DNA
ACP12

Part:BBa_K5056004:Design

Designed by: Yik Teng Wong   Group: iGEM24_HK-Joint-School   (2024-09-19)


6X His-tag - de novo design anticancer peptide-12 - linker - cell-penetrating peptide


Assembly Compatibility:
  • 10
    COMPATIBLE WITH RFC[10]
  • 12
    INCOMPATIBLE WITH RFC[12]
    Illegal NheI site found at 61
  • 21
    COMPATIBLE WITH RFC[21]
  • 23
    COMPATIBLE WITH RFC[23]
  • 25
    INCOMPATIBLE WITH RFC[25]
    Illegal NgoMIV site found at 75
    Illegal NgoMIV site found at 164
  • 1000
    INCOMPATIBLE WITH RFC[1000]
    Illegal SapI site found at 8


Design Notes

To effectively target the PDEδ, we first identify the 3D structure of it, which comprises 150 amino acids.
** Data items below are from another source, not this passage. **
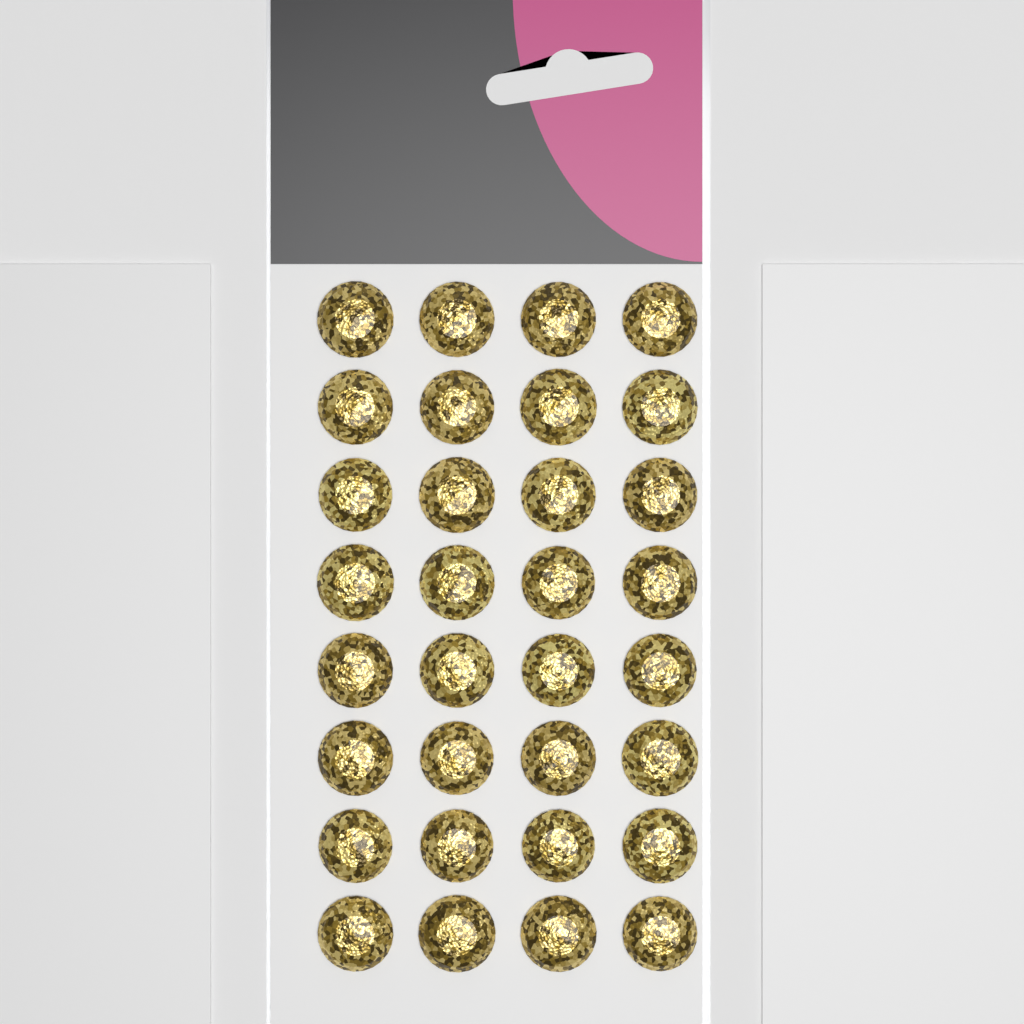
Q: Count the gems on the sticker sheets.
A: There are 32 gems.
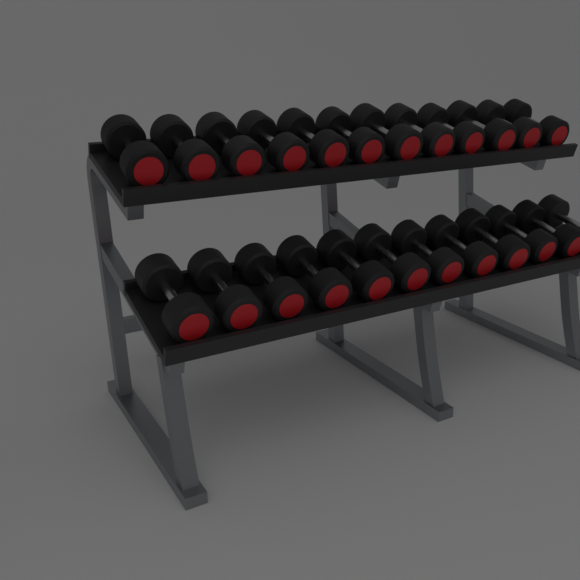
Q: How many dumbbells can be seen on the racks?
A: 24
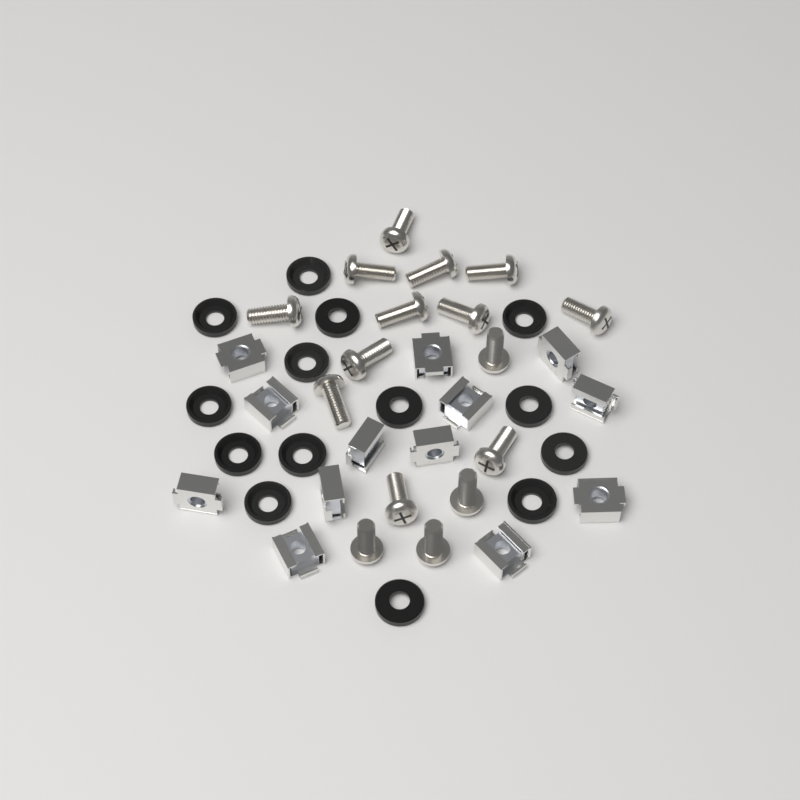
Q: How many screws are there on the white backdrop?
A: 16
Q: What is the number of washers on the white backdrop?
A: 14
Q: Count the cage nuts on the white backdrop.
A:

Besides, we found the hotspot residues that were viable amino acids for our ACPs to bind within the PDEδ, specifically Y149, C56 and R61. This facilitates small molecules to bind with PDEδ. When our small molecules attach to PDEδ, the strong interactions cause changes in the shapes of the binding sites, in place of KRAS-PDEδ binding. By obtaining the structure of PDEδ from the Protein Data Bank(PDB), a database for 3D structure data of proteins and nucleic acids, we confirmed the structure of human PDEδ aligns with existing literature. The relevant code is 4JV6, which has specific structural features that make it a good target for protein design.

Two restriction sites (NdeI and SacI) have been added in both ends for digestion and ligation.

6X His tag has been added at the beginning for purification.

One restriction site, NheI, has been added between 6X His tag and the de novo anticancer peptide for future modification.

A middle linker is added between de novo anticancer peptides and cell-penetrating peptide

Polyarginine Cell-Penetrating Peptide: Peptides, especially intracellular functional peptides that can play a particular role inside a cell, have attracted attention as promising materials to control cell fate. However, hydrophilic materials like peptides are difficult for cells to internalize18. Octaarginine (R8) as a Polyarginine Cell-Penetrating Peptide (CPP) is reported to enhance peptide’s ability to cross the cell membrane and deliver cargo19. Hence, ‘RRRRRRRR’ is used as our signal peptide sequence for penetrating cell membrane and enter the cell.

Source

De novo anticancer peptide: The sequence was generated by RFdiffusion and ProteinMPNN-AI, so it is a all new peptide sequence. No source for this part.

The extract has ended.